Charles Hoskinson has closed the family-backed medical clinic he opened in Gillette, Wyoming, citing structural financial losses and a healthcare system that doesn't support primary care. The clinic served about 22,000 patients — two-thirds of the town's population — but burned through cash from day one. Hoskinson now says his focus is squarely back on Cardano and the Midnight protocol.
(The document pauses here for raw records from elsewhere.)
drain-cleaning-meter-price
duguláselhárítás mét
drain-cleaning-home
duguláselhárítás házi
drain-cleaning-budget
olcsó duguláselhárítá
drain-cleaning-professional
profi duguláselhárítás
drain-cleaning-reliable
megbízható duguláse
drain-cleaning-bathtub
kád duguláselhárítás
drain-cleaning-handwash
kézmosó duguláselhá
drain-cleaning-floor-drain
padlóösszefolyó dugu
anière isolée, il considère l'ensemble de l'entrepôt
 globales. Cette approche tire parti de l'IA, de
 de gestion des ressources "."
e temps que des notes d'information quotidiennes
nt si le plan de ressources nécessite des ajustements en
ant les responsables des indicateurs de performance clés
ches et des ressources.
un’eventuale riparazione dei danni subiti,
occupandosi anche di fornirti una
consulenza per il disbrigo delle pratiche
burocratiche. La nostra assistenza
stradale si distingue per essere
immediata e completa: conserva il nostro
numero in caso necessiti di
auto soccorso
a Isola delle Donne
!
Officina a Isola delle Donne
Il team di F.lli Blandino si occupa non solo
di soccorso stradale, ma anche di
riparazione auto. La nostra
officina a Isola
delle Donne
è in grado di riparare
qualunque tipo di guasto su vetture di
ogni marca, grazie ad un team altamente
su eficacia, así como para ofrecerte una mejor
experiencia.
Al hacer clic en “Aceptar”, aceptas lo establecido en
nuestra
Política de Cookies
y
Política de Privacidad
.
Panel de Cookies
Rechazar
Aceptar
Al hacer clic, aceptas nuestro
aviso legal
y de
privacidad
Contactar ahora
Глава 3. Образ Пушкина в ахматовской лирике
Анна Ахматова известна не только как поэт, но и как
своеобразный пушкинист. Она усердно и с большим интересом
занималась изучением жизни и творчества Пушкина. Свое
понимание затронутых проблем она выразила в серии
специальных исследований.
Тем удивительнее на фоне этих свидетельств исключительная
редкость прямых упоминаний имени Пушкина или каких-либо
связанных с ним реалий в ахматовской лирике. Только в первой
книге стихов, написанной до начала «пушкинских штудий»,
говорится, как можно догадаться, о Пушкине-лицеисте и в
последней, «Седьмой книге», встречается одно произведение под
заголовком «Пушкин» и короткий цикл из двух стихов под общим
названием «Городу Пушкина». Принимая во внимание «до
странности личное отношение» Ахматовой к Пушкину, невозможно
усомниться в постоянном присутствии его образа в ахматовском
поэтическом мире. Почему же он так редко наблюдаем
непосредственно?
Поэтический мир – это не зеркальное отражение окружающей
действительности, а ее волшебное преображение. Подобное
The clinic's financial reality
Losses started at $4 million a month and were later trimmed to $1.7 million, but that wasn't enough. Hoskinson emphasized the problem was operational expenses, not capital costs. “Even a steel warehouse would still lose money,” he said. The math never worked. Reimbursements for primary and mental health care couldn't cover what it cost to keep the doors open, and no local or state subsidies arrived to bridge the gap.
Why it failed
Hoskinson called the clinic “a charity, not a business.” He didn't spare the U.S. healthcare system. His take: the system rewards procedures and pharmaceuticals, not the routine care most people actually need. Without private-equity-style management or outside support, a clinic serving a small city can't survive on insurance payments alone. The timing isn't great for the community — Gillette just lost its largest primary care provider.
He's turning back to crypto full-time. Hoskinson said his priority is getting Cardano back into the top 5 or 10 cryptocurrencies by market cap and driving adoption of Midnight, a privacy-focused sidechain. The clinic building will sit empty unless another healthcare operator steps in. Hoskinson confirmed he has enough personal funds to cover all the clinic's debts, but he's done running it. ADA traded at $0.23 as of the announcement.